The issue underscores the challenges Cairo faces in trying to end Hamas-Fatah divisions and establish a unity government with a pro-peace policy that could lead to the lifting of an Israeli-led blockade on the Gaza Strip.
Ehab al-Ghsain, spokesman of the Hamas-run Interior Ministry in the Gaza Strip, said 80 Hamas members were detained in the West Bank, where Fatah holds sway, over the past few days.
He accused Fatah of “trying to foil” Egyptian-sponsored unity talks due to begin in Cairo Wednesday.
A spokesman for West Bank security services loyal to Fatah’s leader, President Mahmoud Abbas, said anyone harming Palestinian security was liable to detention and questioning.
Yasser Abed Rabbo, an Abbas confidant, said “there are no political arrests” in the West Bank, adding that individuals cleared of suspicions of security crimes could be released as dictated by law, but “not under Hamas pressure.”
Hamas drove Fatah out of Gaza in June 2007 leaving Abbas with a truncated mandate in the Israeli-occupied West Bank.

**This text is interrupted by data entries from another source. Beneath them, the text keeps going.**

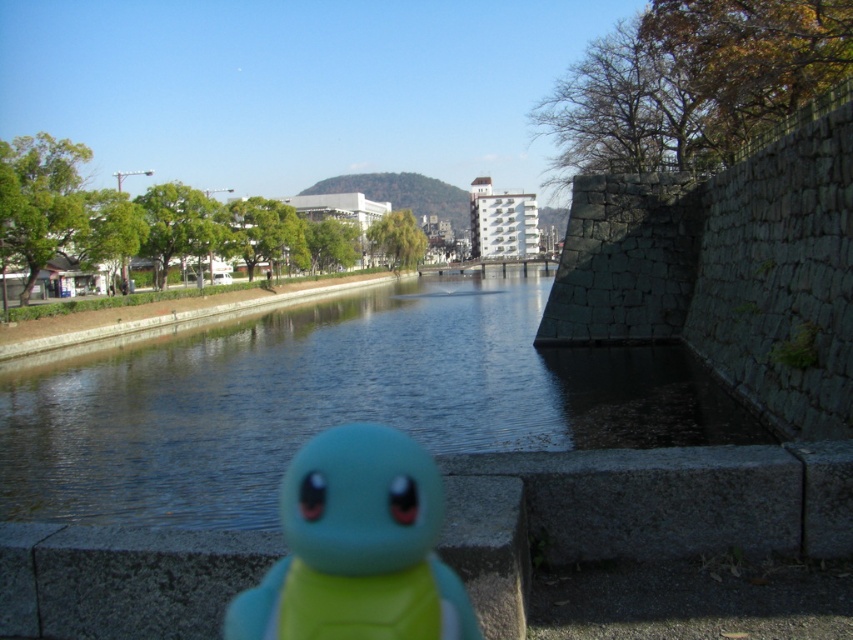
You are a child who wants to place the teal rubber toy at center into the blue water at center. Considering the size of the water and the toy, will there be enough space for the toy to float freely without touching the edges?

The blue water at center has a larger width than the teal rubber toy at center, so yes, there will be enough space for the teal rubber toy at center to float freely without touching the edges.

You are standing at the riverside and want to place a small flag at each of the two points marked as point (398, 310) and point (390, 566). Which point is closer to you so that you can reach it without moving your feet?

Point (398, 310) is closer to you than point (390, 566), so you can reach it without moving your feet.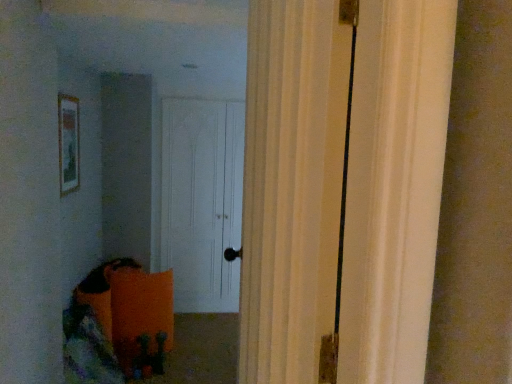
Question: Can you confirm if wooden framed picture at upper left is taller than white matte door at center?

Choices:
 (A) yes
 (B) no

Answer: (B)

Question: Is the position of wooden framed picture at upper left more distant than that of white matte door at center?

Choices:
 (A) yes
 (B) no

Answer: (B)

Question: From the image's perspective, is wooden framed picture at upper left over white matte door at center?

Choices:
 (A) no
 (B) yes

Answer: (B)

Question: Does wooden framed picture at upper left have a lesser height compared to white matte door at center?

Choices:
 (A) no
 (B) yes

Answer: (B)

Question: Can you see wooden framed picture at upper left touching white matte door at center?

Choices:
 (A) yes
 (B) no

Answer: (B)

Question: Is wooden framed picture at upper left smaller than white matte door at center?

Choices:
 (A) yes
 (B) no

Answer: (A)

Question: Are white matte door at center and wooden framed picture at upper left located far from each other?

Choices:
 (A) no
 (B) yes

Answer: (B)

Question: Considering the relative sizes of white matte door at center and wooden framed picture at upper left in the image provided, is white matte door at center wider than wooden framed picture at upper left?

Choices:
 (A) yes
 (B) no

Answer: (A)

Question: Is white matte door at center to the left of wooden framed picture at upper left from the viewer's perspective?

Choices:
 (A) no
 (B) yes

Answer: (A)

Question: Can you confirm if white matte door at center is shorter than wooden framed picture at upper left?

Choices:
 (A) no
 (B) yes

Answer: (A)

Question: Considering the relative sizes of white matte door at center and wooden framed picture at upper left in the image provided, is white matte door at center bigger than wooden framed picture at upper left?

Choices:
 (A) yes
 (B) no

Answer: (A)

Question: From a real-world perspective, is white matte door at center under wooden framed picture at upper left?

Choices:
 (A) no
 (B) yes

Answer: (B)

Question: In terms of height, does white matte door at center look taller or shorter compared to wooden framed picture at upper left?

Choices:
 (A) tall
 (B) short

Answer: (A)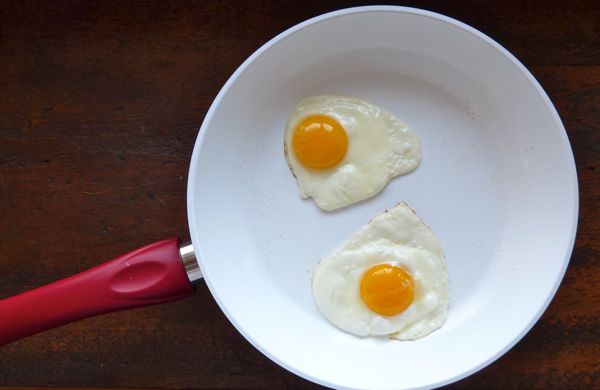
Image resolution: width=600 pixels, height=390 pixels. What are the coordinates of `table` in the screenshot? It's located at (110, 186).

Secular Fatah has mounted roundups of West Bank Hamas activists, and Hamas said more than 700 of its supporters have been jailed. Hamas has accused Fatah of reneging on promises to release many of them as part of a reconciliation process.
Some Hamas leaders have said the success, or even the start, of the Cairo talks depended on whether the detainees went free.
Abbas, who dissolved a government alliance with Hamas after the Gaza takeover, has called for a new union -- but on condition the Islamists submit to his authority.
Visiting Prague, Abbas said a Palestinian unity government must back his peace efforts with Israel -- which Hamas opposes -- “because any deviation from this principle will cause the world and international community not to recognize us.”
Adding to tensions, the Hamas internal security service aired recorded confessions of former Fatah security officers in the Gaza Strip.
The ex-Fatah officers said they had been ordered by superiors in the West Bank city of Ramallah to gather information about the locations of Hamas institutions, tunnels, weapons factories and hideouts before Israel launched its assault on December 27.
Hamas said the information was given to Israel, which used it during the Gaza war. Israel said it launched its campaign to end Hamas rocket salvoes.
Abed Rabbo said the confessions were coerced and part of a Hamas plot to poison the atmosphere before the Cairo talks.
“Hamas undermined the dialogue the first time and it is now inventing issues and stories inspired by its leadership in Damascus to undermine the second dialogue,” he said, referring to Hamas’s boycott of factional talks in November over Fatah’s refusal to release jailed activists.